Work instruction
Where the data below begins, start duplicating lines exactly, and finish with the line containing "bowl: present [191,227,217,246]"; add nothing else. Leave the pictures out.

Record set below:

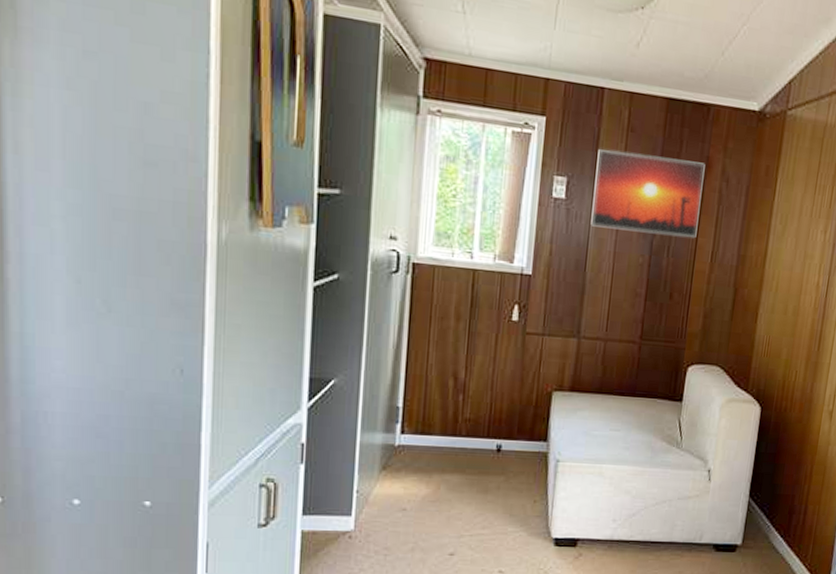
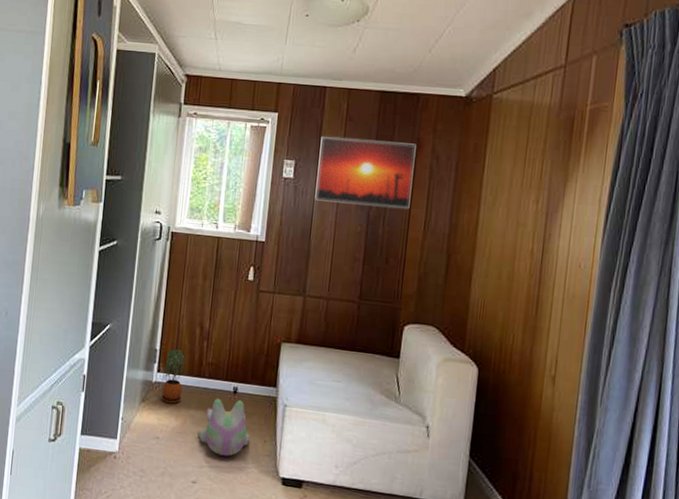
potted plant: none [407,404,436,469] -> present [161,348,185,404]
plush toy: none [453,458,518,522] -> present [196,398,251,457]

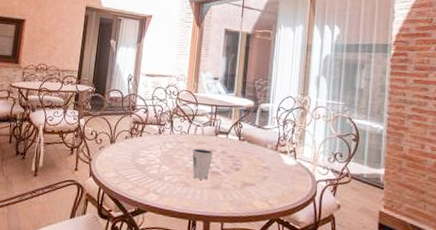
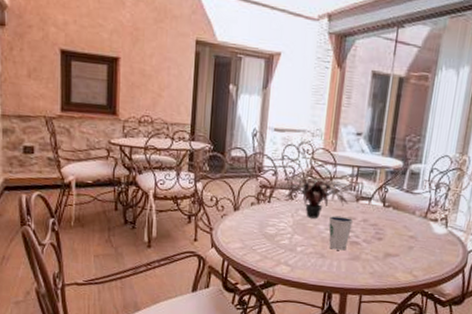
plant: none [140,114,222,151] -> present [268,176,363,219]

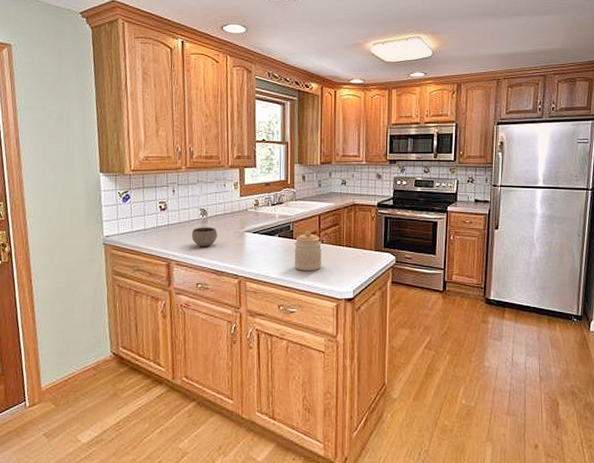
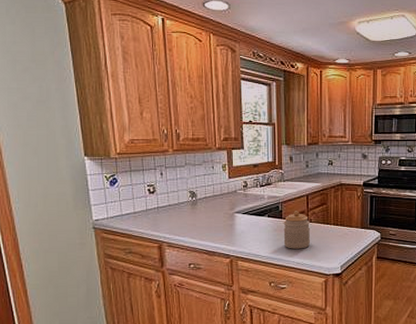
bowl: present [191,227,217,246] -> none [181,209,207,228]

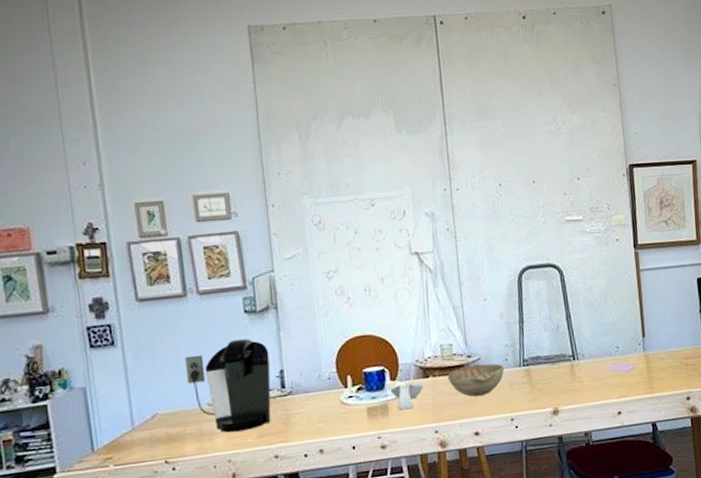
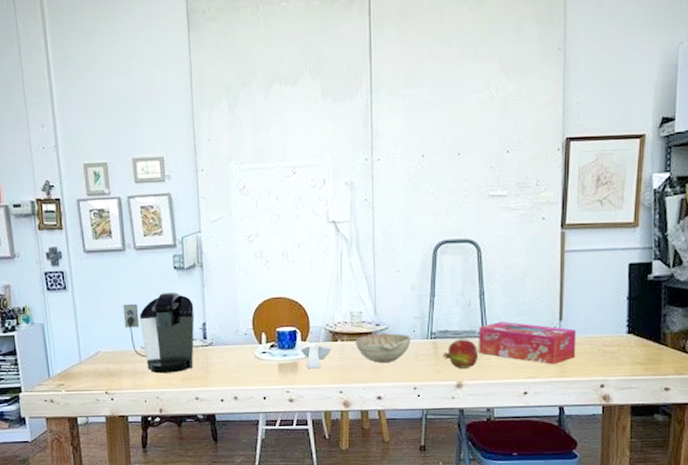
fruit: none [536,363,572,395] -> present [442,339,479,369]
tissue box: none [569,342,661,382] -> present [479,321,577,365]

End of Record set.

Output for this task
potted plant: none [407,404,436,469] -> present [161,348,185,404]
plush toy: none [453,458,518,522] -> present [196,398,251,457]

plant: none [140,114,222,151] -> present [268,176,363,219]

bowl: present [191,227,217,246] -> none [181,209,207,228]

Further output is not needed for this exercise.